Keywords: headlines, logotypes, posters, packaging, signage, techno, industrial, futuristic, mechanical, retro digital, display impact, tech branding, industrial labeling, sci-fi styling, geometric construction, faceted, angular, beveled, octagonal, monolinear.
This typeface is built from straight strokes and clipped corners, replacing curves with planar facets that read like chamfered metal or a segmented display. Strokes are largely monolinear with crisp terminals and consistent joins, producing a clean, engineered rhythm. Counters tend to be compact and angular, and round letters (such as O and C) resolve into octagonal silhouettes. In text, the compact interior spaces and frequent corner cuts create a slightly staccato texture, with clear letter separation and a hard-edged silhouette.
Best suited for display settings where the angular construction can read at a glance: headlines, posters, branding marks, packaging, and signage. It also works well for UI-style titling, product naming, and short labels, especially in tech, gaming, and industrial contexts where a faceted, engineered texture is desirable.
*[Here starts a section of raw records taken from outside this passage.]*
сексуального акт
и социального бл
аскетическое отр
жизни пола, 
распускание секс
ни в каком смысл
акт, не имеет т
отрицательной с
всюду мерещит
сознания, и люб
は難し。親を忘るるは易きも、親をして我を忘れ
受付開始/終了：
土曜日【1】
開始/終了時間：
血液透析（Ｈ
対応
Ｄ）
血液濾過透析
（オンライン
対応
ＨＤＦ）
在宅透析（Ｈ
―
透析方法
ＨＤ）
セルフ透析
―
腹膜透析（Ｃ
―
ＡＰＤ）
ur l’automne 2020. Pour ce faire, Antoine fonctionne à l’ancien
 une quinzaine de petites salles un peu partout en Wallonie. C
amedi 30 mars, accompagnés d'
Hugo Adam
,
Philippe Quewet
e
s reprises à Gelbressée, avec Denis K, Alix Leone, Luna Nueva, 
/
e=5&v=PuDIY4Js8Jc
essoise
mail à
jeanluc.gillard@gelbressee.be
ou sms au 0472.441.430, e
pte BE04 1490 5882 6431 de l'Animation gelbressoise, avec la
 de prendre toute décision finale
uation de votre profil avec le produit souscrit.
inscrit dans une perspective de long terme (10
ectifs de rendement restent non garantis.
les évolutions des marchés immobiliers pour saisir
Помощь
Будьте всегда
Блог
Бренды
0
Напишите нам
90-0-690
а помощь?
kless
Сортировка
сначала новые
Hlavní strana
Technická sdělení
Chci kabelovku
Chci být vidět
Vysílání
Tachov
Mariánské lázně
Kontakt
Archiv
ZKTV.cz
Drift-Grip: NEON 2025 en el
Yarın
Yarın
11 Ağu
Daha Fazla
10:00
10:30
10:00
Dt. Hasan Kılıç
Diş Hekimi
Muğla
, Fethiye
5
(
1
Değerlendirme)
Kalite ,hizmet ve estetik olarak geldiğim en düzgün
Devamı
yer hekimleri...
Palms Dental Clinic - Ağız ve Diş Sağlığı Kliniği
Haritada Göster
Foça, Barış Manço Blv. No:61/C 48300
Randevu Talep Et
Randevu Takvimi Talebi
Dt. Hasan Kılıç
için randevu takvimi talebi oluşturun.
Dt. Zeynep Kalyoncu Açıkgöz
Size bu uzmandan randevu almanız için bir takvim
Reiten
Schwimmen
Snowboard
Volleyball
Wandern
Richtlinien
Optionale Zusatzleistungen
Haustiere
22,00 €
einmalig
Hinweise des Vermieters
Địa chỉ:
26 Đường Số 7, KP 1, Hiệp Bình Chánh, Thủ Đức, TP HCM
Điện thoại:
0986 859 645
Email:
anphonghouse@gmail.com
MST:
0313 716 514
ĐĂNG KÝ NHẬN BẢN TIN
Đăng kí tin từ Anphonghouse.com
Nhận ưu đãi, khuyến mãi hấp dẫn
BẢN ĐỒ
The overall tone is technical and utilitarian, with a sci‑fi and industrial flavor that feels at home in interfaces, machinery labeling, and retro-futurist graphics. Its faceted construction suggests precision and fabrication—more “manufactured” than handwritten or editorial—giving it an assertive, schematic presence.
The design appears intended to translate geometric sans proportions into a faceted, fabricated aesthetic, emphasizing hard corners, consistent stroke logic, and an industrial silhouette. It prioritizes visual character and thematic texture over neutral text continuity, making it particularly effective as a distinctive voice for titles and identity work.
Capitals come across as more emblematic and geometric, while the lowercase introduces more idiosyncratic, constructed shapes that emphasize the font’s custom display character. Numerals share the same clipped, segmented logic, reinforcing a cohesive, system-like look across alphanumerics.